En medio de tanto conocimiento, de tanta tecnología, de tantos avances científicos, el hombre busca desarrollarse, crecer integralmente, pero pareciera que olvida preceptos básicos que tienen un valor que trasciende a la historia, los tiempos y las condiciones humanas.
Nos referimos a la paz y el amor, aquellos valores que precisamente transmitió el hijo de Dios, convertido en Jesús, el Cristo, ungido y lleno de gracia.
Y en las sagradas escrituras hay dos pasajes que destacan este modo de vida.
"Bienaventurados los que procuran la paz, pues ellos serán llamados hijos de Dios". Y, "En esto conocerán todos que sois mis discípulos, si tuviereis amor los unos con los otros".
Y los pacificadores han buscado desde siempre derrotar la barbarie de la guerra, la codicia humana y el fanatismos por el odio, que son generalmente los caminos que conducen a destruir la paz entre los pueblos, las personas y entre quienes son nuestro prójimo.
En tanto, la otra condición es el amor, que es considerado mayor que la fe y la esperanza.
La fe podrá mover montañas, y la esperanza puede ser lo último que se pierde, pero el amor es Dios mismo en nosotros, porque Dios es amor.

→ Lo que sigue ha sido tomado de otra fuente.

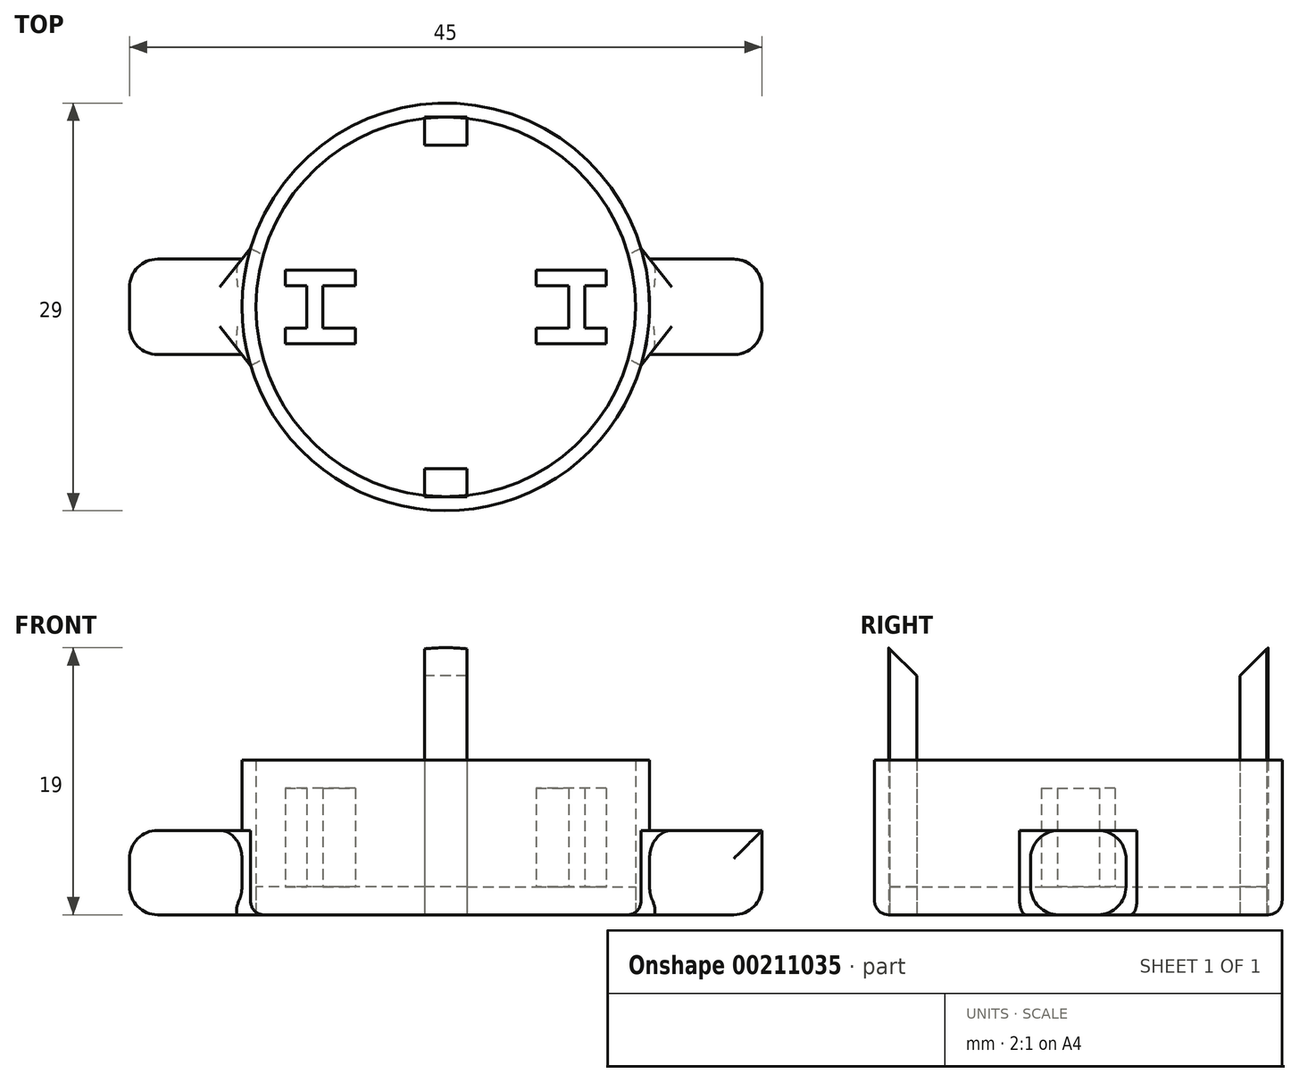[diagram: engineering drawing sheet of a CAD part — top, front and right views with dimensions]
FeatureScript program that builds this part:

Y el significado del nacimiento de Cristo va a más allá de una historia ocurrida en el sencillo pueblo de Belén hace más de dos mil años, sino que busca que Cristo nazca en cada uno de nosotros, para poder desarrollar el fruto del espíritu que es "amor, gozo, paz, paciencia, benignidad, bondad, fe, mansedumbre, templanza" y que contra tales cosas no hay ley.
En esta Navidad, el desafío es buscar estos valores espirituales que nos pueden llevar a vivir realmente en un mundo de paz y amor, tanto interior como exteriormente.
No nos desviemos del camino en otros aspectos que son relevantes, pero no los más importante para el desarrollo de una nación, para la tranquilidad de un hogar, para la buena relación entre las comunidades, para vivir realmente en paz, armonía y sobre todo en amor.